Stored data entries:
┏━━

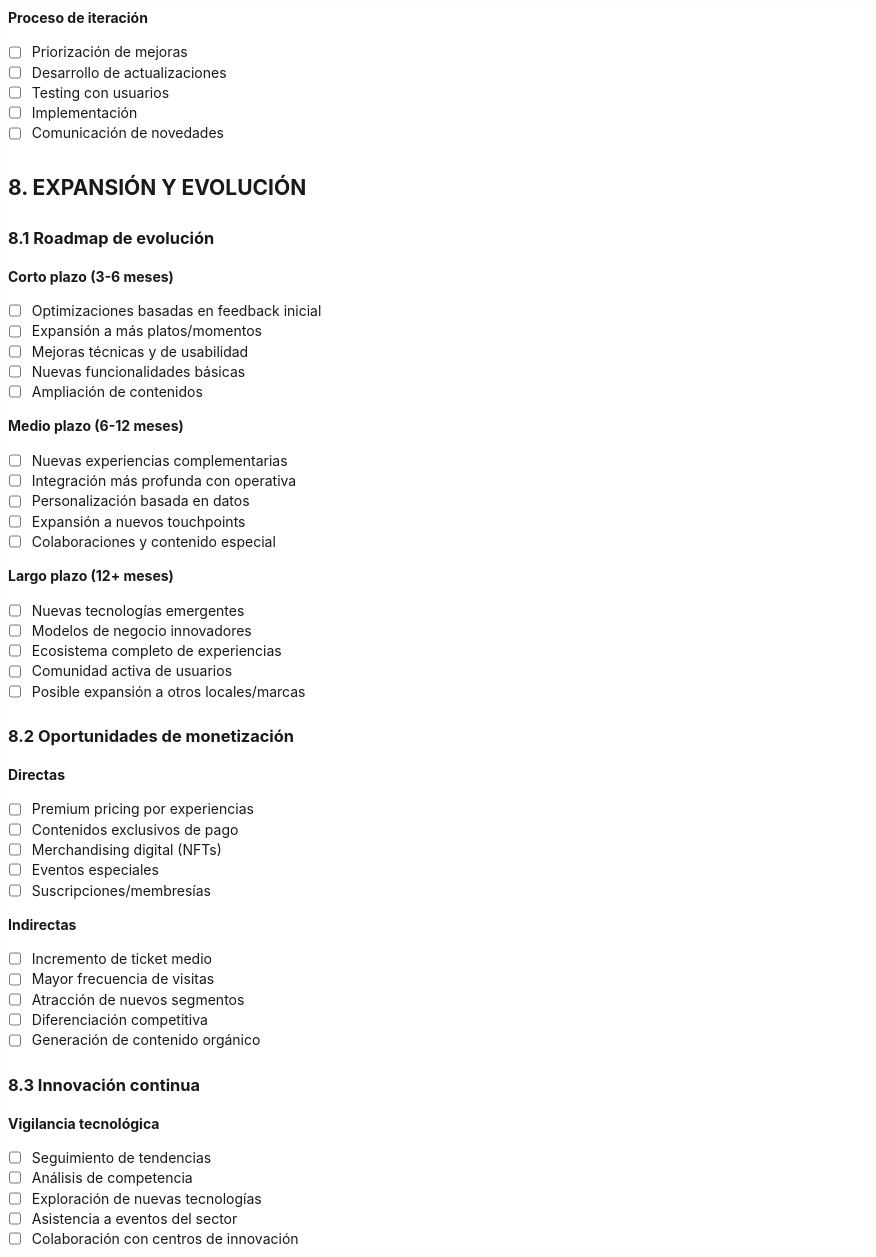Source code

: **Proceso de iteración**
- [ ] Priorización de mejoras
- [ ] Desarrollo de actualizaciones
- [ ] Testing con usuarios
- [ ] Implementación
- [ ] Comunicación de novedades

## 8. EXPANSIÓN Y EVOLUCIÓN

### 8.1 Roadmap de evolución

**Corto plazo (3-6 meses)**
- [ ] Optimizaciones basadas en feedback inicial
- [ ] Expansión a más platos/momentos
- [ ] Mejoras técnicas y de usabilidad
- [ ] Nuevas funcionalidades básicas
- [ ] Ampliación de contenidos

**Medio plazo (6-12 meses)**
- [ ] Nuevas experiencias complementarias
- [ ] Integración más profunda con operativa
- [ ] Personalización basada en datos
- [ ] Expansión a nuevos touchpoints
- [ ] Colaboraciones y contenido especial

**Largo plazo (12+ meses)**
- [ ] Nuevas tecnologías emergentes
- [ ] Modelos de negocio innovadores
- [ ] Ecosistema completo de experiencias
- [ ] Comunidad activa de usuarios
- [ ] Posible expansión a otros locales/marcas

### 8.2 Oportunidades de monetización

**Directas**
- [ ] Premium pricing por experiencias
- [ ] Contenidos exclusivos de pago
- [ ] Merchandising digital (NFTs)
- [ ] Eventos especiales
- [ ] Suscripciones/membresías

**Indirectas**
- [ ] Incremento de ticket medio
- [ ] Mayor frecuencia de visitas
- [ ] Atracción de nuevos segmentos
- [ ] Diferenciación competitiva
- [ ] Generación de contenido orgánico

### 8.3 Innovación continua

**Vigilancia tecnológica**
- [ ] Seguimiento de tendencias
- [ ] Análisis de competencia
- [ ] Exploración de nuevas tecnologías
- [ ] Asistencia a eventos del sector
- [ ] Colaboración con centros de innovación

┗━━

YOUR ASSIGNMENT: A word-for-word copy of all the data, without pictures, is the expected output.

ANSWER TO THE PROBLEM:
Source code

: **Proceso de iteración**
- [ ] Priorización de mejoras
- [ ] Desarrollo de actualizaciones
- [ ] Testing con usuarios
- [ ] Implementación
- [ ] Comunicación de novedades

## 8. EXPANSIÓN Y EVOLUCIÓN

### 8.1 Roadmap de evolución

**Corto plazo (3-6 meses)**
- [ ] Optimizaciones basadas en feedback inicial
- [ ] Expansión a más platos/momentos
- [ ] Mejoras técnicas y de usabilidad
- [ ] Nuevas funcionalidades básicas
- [ ] Ampliación de contenidos

**Medio plazo (6-12 meses)**
- [ ] Nuevas experiencias complementarias
- [ ] Integración más profunda con operativa
- [ ] Personalización basada en datos
- [ ] Expansión a nuevos touchpoints
- [ ] Colaboraciones y contenido especial

**Largo plazo (12+ meses)**
- [ ] Nuevas tecnologías emergentes
- [ ] Modelos de negocio innovadores
- [ ] Ecosistema completo de experiencias
- [ ] Comunidad activa de usuarios
- [ ] Posible expansión a otros locales/marcas

### 8.2 Oportunidades de monetización

**Directas**
- [ ] Premium pricing por experiencias
- [ ] Contenidos exclusivos de pago
- [ ] Merchandising digital (NFTs)
- [ ] Eventos especiales
- [ ] Suscripciones/membresías

**Indirectas**
- [ ] Incremento de ticket medio
- [ ] Mayor frecuencia de visitas
- [ ] Atracción de nuevos segmentos
- [ ] Diferenciación competitiva
- [ ] Generación de contenido orgánico

### 8.3 Innovación continua

**Vigilancia tecnológica**
- [ ] Seguimiento de tendencias
- [ ] Análisis de competencia
- [ ] Exploración de nuevas tecnologías
- [ ] Asistencia a eventos del sector
- [ ] Colaboración con centros de innovación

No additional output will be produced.